To be effective the public health messaging should evolve and appeal to the core human virtues—courage, altruism, and solidarity. Risk communication should be evidence-based and rooted in the local context. Effective communication is the key in building successful health emergency preparedness, response, and recovery efforts for public health emergencies such as COVID-19. It requires to know more, faster, and deeper. It means that the public health community needs actionable data of high-fidelity, resolution, and quality on all aspects of the pandemic. It calls for collaborative and transparent research in a timely fashion. It demands to present information clearly and comprehensively for all audiences. How realistic is it to accomplish these hefty tasks in times of crisis, when trust in governments is low, misinformation is on the rise, and the whole human ecosystem is disrupted?

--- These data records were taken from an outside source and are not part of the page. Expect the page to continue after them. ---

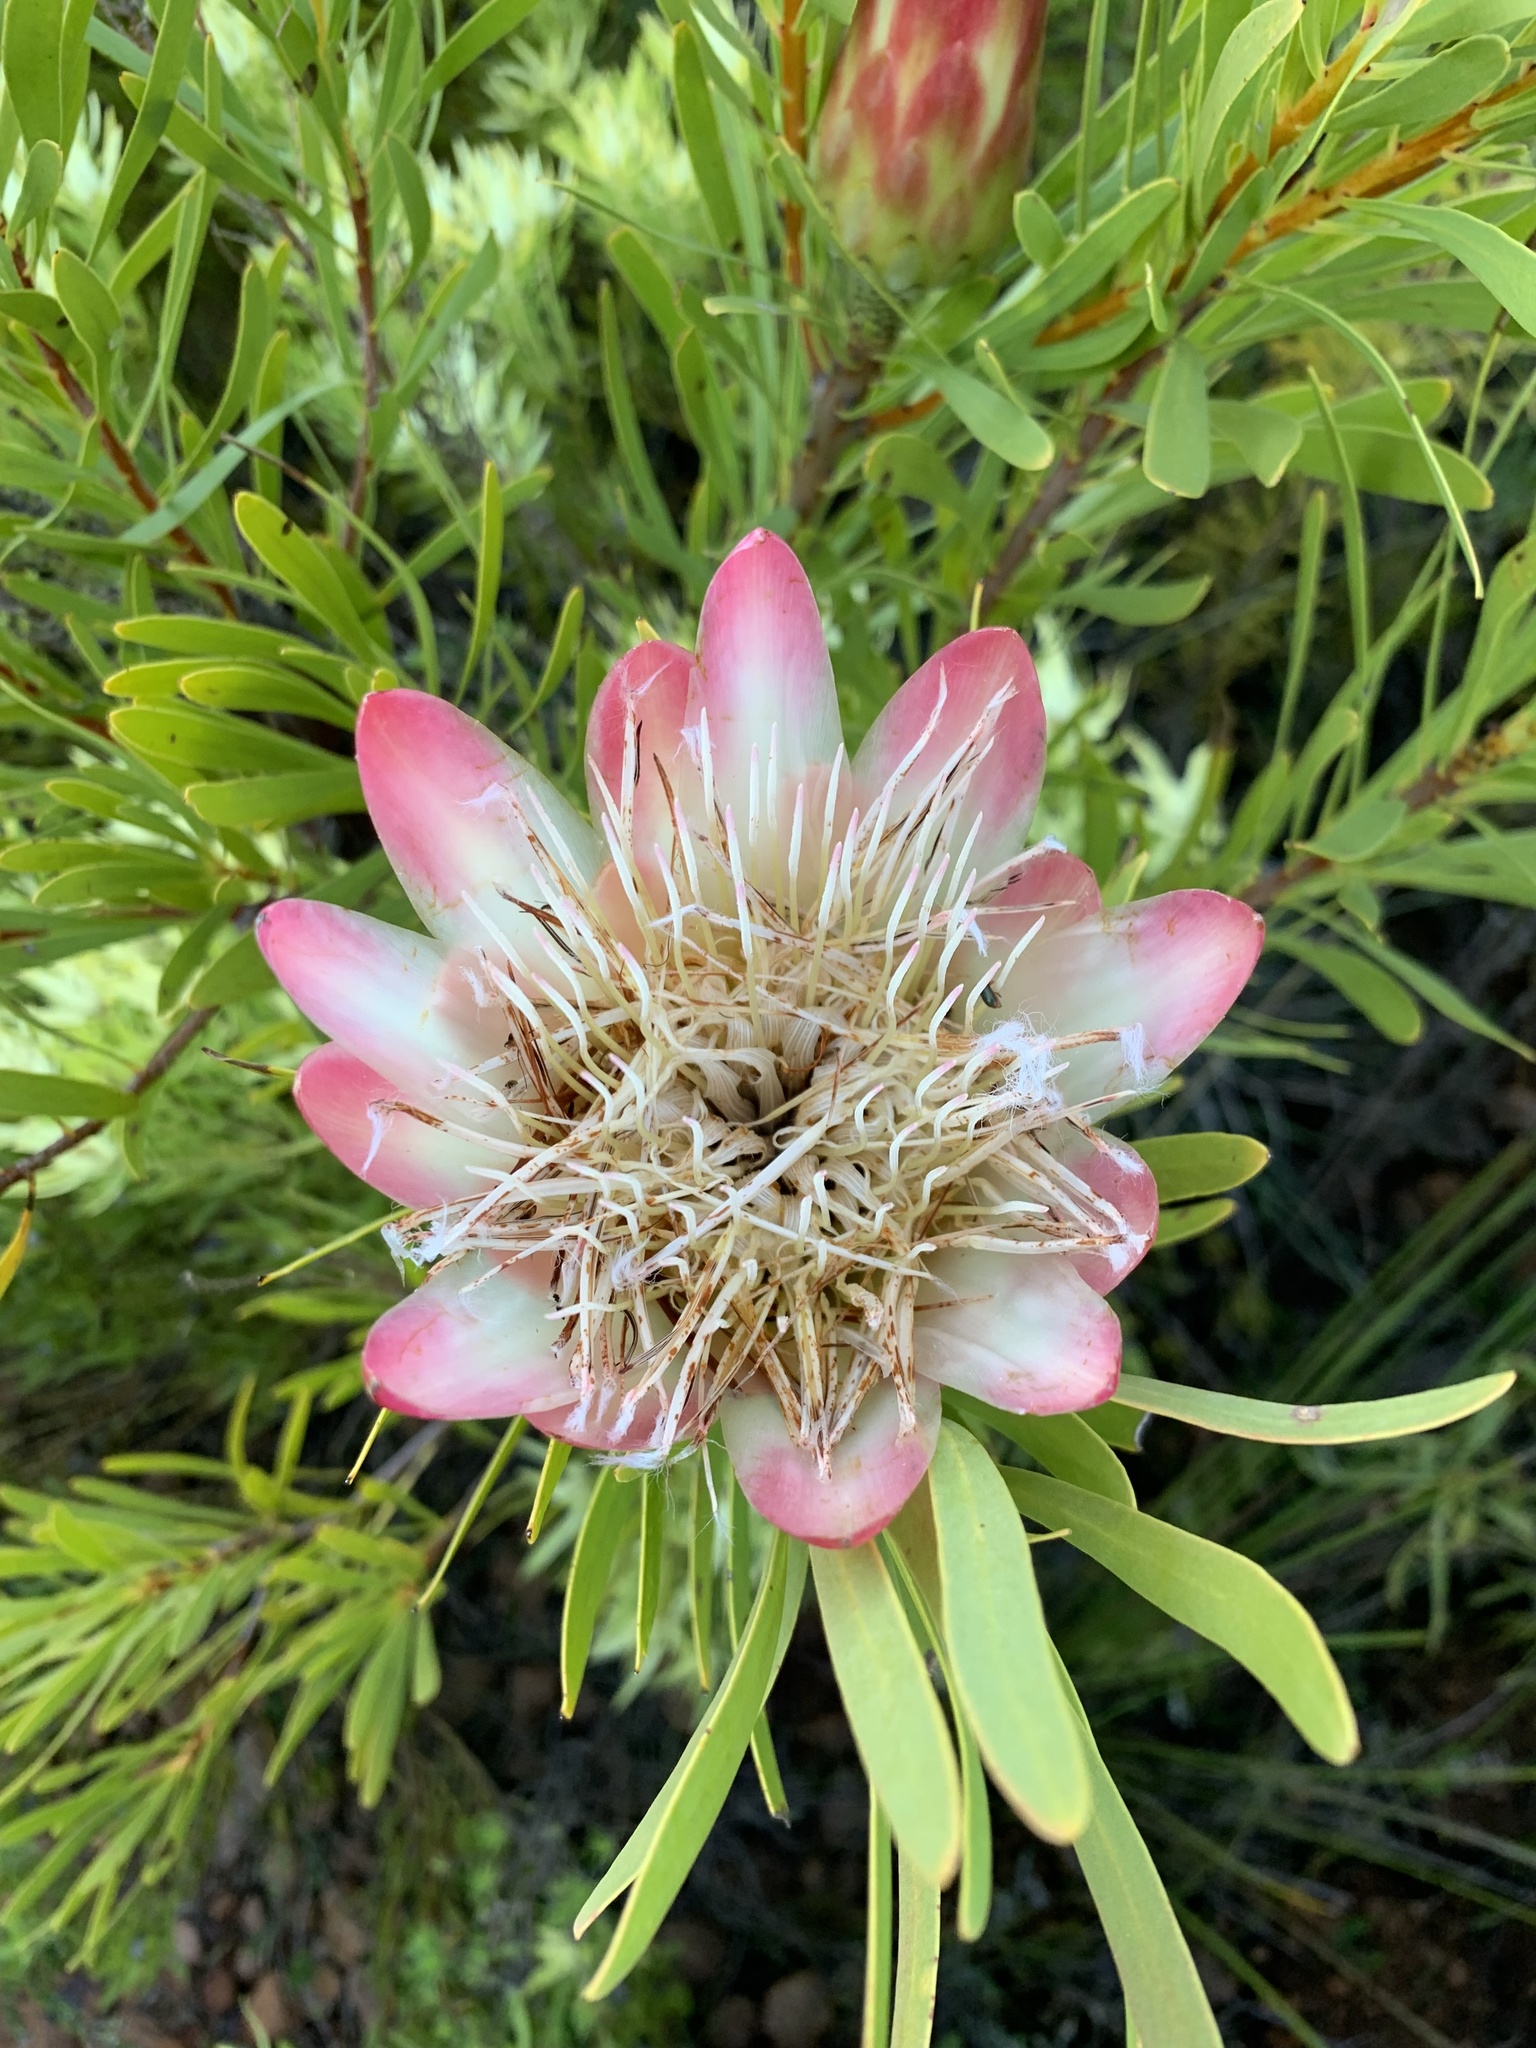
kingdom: Plantae
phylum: Tracheophyta
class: Magnoliopsida
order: Proteales
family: Proteaceae
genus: Protea
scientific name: Protea repens
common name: Sugarbush
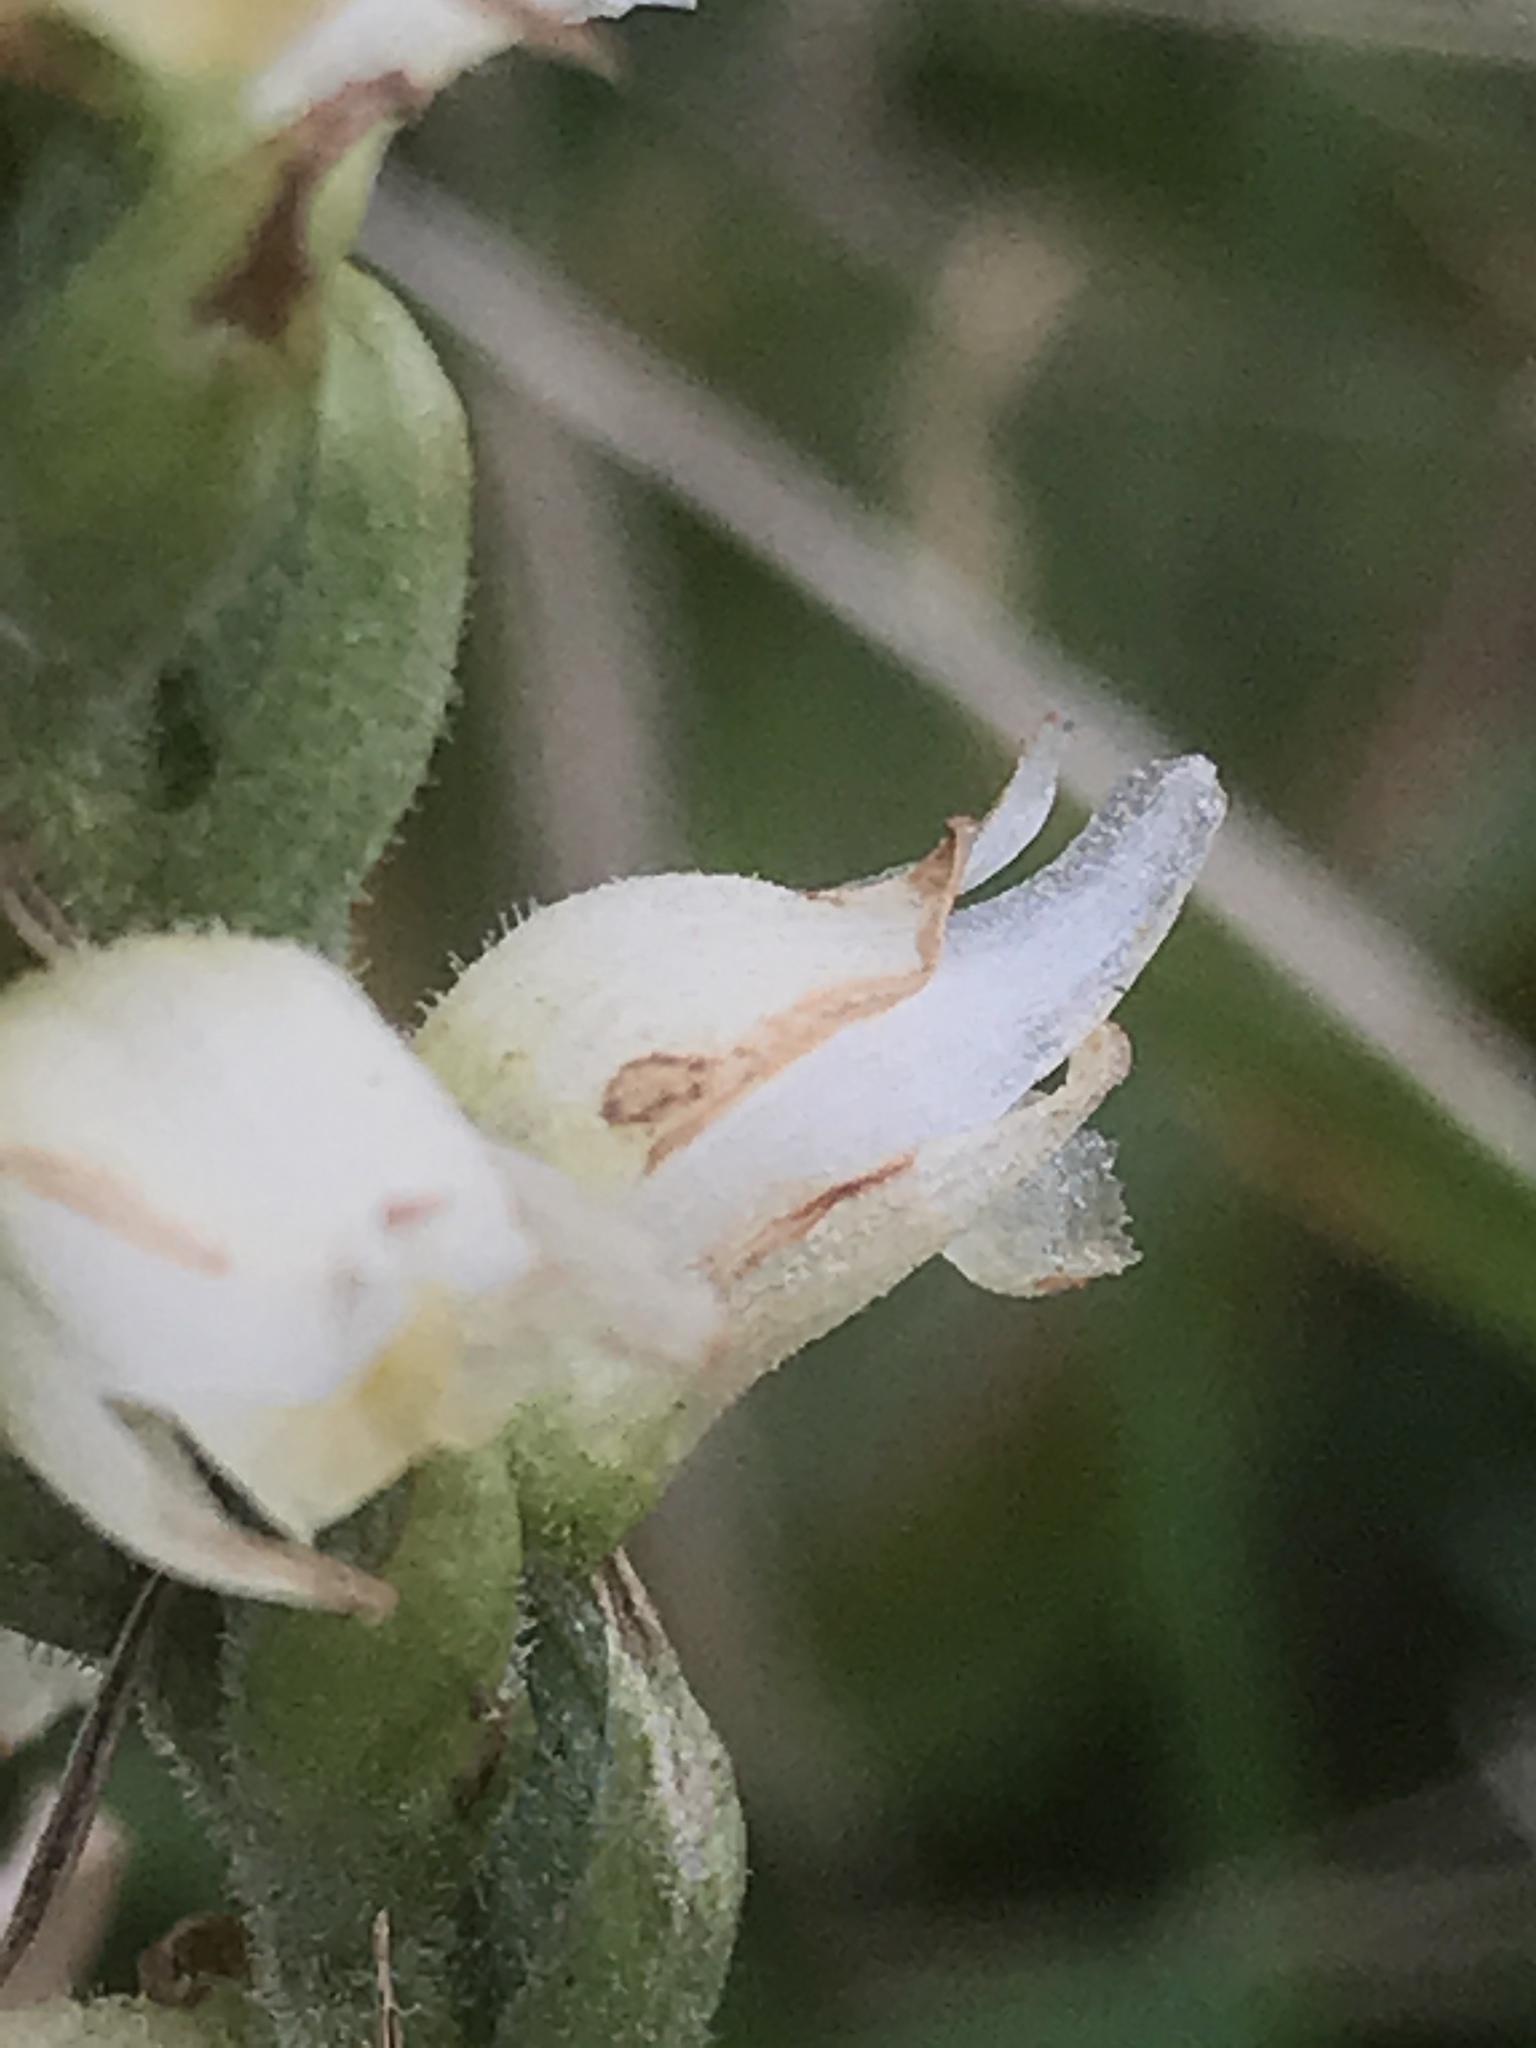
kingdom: Plantae
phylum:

Over the last 50 years, developmental biologists had established the concept of a keystone species as an organism that helps define an entire ecosystem. A keystone species has a disproportionately large effect on its natural environment, not by its abundance but by its impact. Without its keystone species, the ecosystem might cease to exist. As by reintegrating of keystone species, we help to hold the ecosystem, and build resilience and diversity. I believe that among humans an altruist—an unselfish person whose actions show concern for the welfare of others—is a keystone species. By reintroducing them in society, we will be able to restore the human ecosystem and heal it from greed and mistrust. We need to strengthen the altruistic nature of the public health profession and nurture their goals and aspirations. In fact, altruism as the promotion of another's self-interest is the core of health profession tracing its roots all the way back to the Hippocratic Oath. We need to reaffirm our support for public health professionals as well as investments in public health infrastructure to provide proper training, compensation, and protection. The society must see and recognize the value of public health and be part of designing, implementing, and assessing public health policies.